**ACTION ITEM:** Whenever a line of the material contains the string "zaman", it should be copied.
(MATERIAL FOR THIS TASK begins)
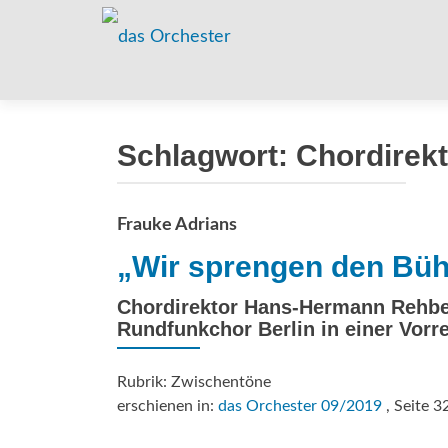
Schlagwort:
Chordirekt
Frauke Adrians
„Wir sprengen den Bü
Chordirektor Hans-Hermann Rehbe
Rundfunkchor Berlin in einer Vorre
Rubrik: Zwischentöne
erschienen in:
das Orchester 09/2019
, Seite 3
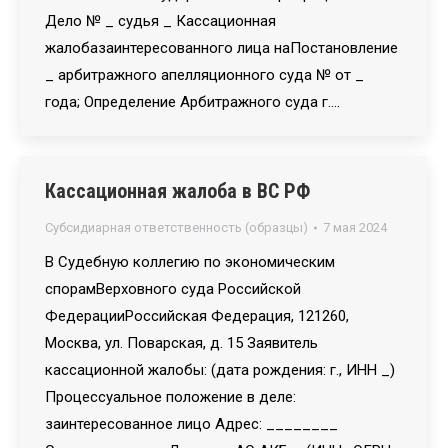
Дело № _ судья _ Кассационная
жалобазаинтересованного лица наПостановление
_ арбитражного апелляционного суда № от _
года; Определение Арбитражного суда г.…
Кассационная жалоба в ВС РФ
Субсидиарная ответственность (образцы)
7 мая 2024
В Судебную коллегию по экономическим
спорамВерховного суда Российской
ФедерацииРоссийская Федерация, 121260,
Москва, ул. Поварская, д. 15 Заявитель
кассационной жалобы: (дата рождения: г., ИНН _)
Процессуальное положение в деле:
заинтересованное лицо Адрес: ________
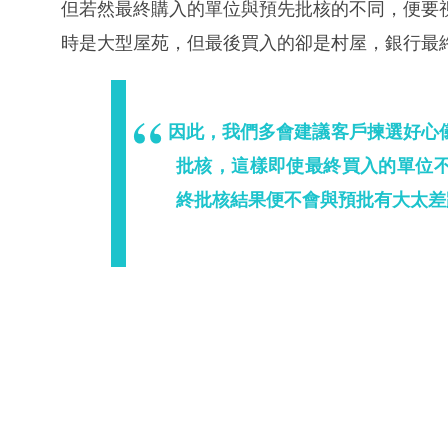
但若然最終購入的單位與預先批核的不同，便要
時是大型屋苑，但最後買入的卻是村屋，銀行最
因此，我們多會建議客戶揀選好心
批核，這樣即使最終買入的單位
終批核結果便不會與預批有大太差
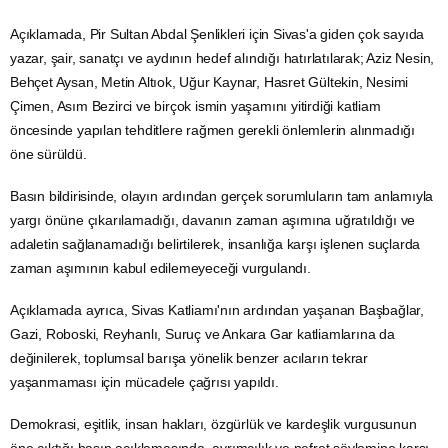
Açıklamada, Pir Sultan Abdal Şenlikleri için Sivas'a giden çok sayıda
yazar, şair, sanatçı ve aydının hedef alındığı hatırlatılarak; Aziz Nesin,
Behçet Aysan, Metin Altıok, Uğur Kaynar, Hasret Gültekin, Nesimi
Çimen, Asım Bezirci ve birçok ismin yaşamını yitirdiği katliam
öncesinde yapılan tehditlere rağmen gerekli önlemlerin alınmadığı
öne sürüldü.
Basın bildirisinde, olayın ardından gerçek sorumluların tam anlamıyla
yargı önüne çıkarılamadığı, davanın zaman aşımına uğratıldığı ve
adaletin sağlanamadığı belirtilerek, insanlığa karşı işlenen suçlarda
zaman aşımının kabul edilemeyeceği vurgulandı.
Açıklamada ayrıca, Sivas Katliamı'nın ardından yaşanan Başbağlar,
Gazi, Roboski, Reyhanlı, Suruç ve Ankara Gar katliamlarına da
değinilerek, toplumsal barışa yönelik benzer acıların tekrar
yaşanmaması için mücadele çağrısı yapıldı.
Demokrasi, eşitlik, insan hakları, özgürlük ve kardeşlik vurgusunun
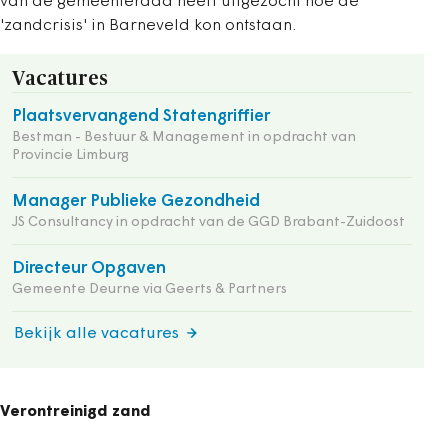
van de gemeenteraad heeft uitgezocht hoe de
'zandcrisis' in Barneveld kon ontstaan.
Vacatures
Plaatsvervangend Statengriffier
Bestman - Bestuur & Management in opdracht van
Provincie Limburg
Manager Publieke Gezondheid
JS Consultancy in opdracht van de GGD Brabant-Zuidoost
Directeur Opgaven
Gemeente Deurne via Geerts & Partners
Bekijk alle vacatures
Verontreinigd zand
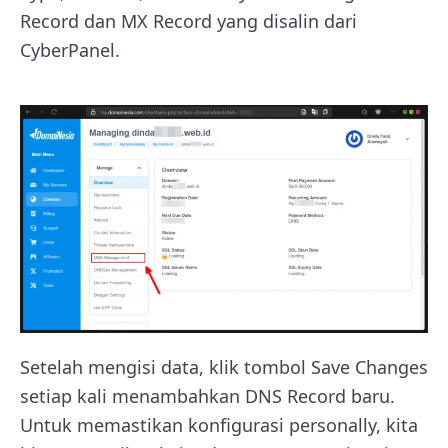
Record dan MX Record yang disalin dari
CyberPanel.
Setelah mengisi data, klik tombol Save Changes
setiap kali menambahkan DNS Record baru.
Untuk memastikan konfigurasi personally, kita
(MATERIAL FOR THIS TASK ends)
**RESULT:**
yargı önüne çıkarılamadığı, davanın zaman aşımına uğratıldığı ve
zaman aşımının kabul edilemeyeceği vurgulandı.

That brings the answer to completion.